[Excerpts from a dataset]
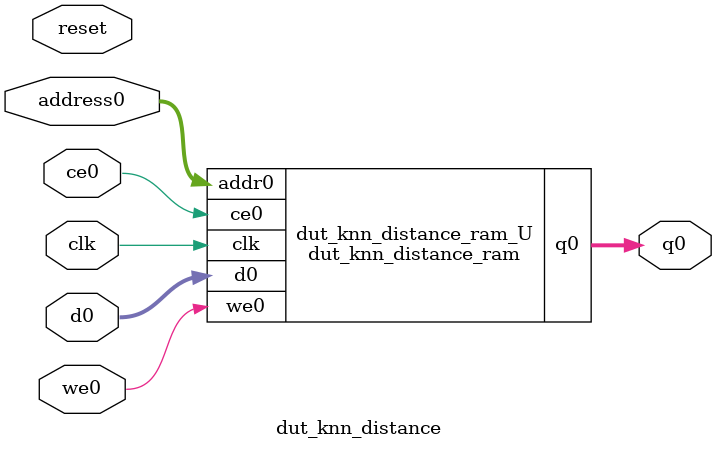
<source format=v>

`timescale 1 ns / 1 ps
module dut_knn_distance_ram (addr0, ce0, d0, we0, q0,  clk);

parameter DWIDTH = 32;
parameter AWIDTH = 4;
parameter MEM_SIZE = 14;

input[AWIDTH-1:0] addr0;
input ce0;
input[DWIDTH-1:0] d0;
input we0;
output reg[DWIDTH-1:0] q0;
input clk;

(* ram_style = "distributed" *)reg [DWIDTH-1:0] ram[MEM_SIZE-1:0];




always @(posedge clk)  
begin 
    if (ce0) 
    begin
        if (we0) 
        begin 
            ram[addr0] <= d0; 
            q0 <= d0;
        end 
        else 
            q0 <= ram[addr0];
    end
end


endmodule


`timescale 1 ns / 1 ps
module dut_knn_distance(
    reset,
    clk,
    address0,
    ce0,
    we0,
    d0,
    q0);

parameter DataWidth = 32'd32;
parameter AddressRange = 32'd14;
parameter AddressWidth = 32'd4;
input reset;
input clk;
input[AddressWidth - 1:0] address0;
input ce0;
input we0;
input[DataWidth - 1:0] d0;
output[DataWidth - 1:0] q0;



dut_knn_distance_ram dut_knn_distance_ram_U(
    .clk( clk ),
    .addr0( address0 ),
    .ce0( ce0 ),
    .d0( d0 ),
    .we0( we0 ),
    .q0( q0 ));

endmodule


</source>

_ASSIGNMENT_
Every record should be duplicated exactly, though any picture in it must be left out.

_RESULT OF THE EXERCISE_
<source format=v>

`timescale 1 ns / 1 ps
module dut_knn_distance_ram (addr0, ce0, d0, we0, q0,  clk);

parameter DWIDTH = 32;
parameter AWIDTH = 4;
parameter MEM_SIZE = 14;

input[AWIDTH-1:0] addr0;
input ce0;
input[DWIDTH-1:0] d0;
input we0;
output reg[DWIDTH-1:0] q0;
input clk;

(* ram_style = "distributed" *)reg [DWIDTH-1:0] ram[MEM_SIZE-1:0];




always @(posedge clk)  
begin 
    if (ce0) 
    begin
        if (we0) 
        begin 
            ram[addr0] <= d0; 
            q0 <= d0;
        end 
        else 
            q0 <= ram[addr0];
    end
end


endmodule


`timescale 1 ns / 1 ps
module dut_knn_distance(
    reset,
    clk,
    address0,
    ce0,
    we0,
    d0,
    q0);

parameter DataWidth = 32'd32;
parameter AddressRange = 32'd14;
parameter AddressWidth = 32'd4;
input reset;
input clk;
input[AddressWidth - 1:0] address0;
input ce0;
input we0;
input[DataWidth - 1:0] d0;
output[DataWidth - 1:0] q0;



dut_knn_distance_ram dut_knn_distance_ram_U(
    .clk( clk ),
    .addr0( address0 ),
    .ce0( ce0 ),
    .d0( d0 ),
    .we0( we0 ),
    .q0( q0 ));

endmodule


</source>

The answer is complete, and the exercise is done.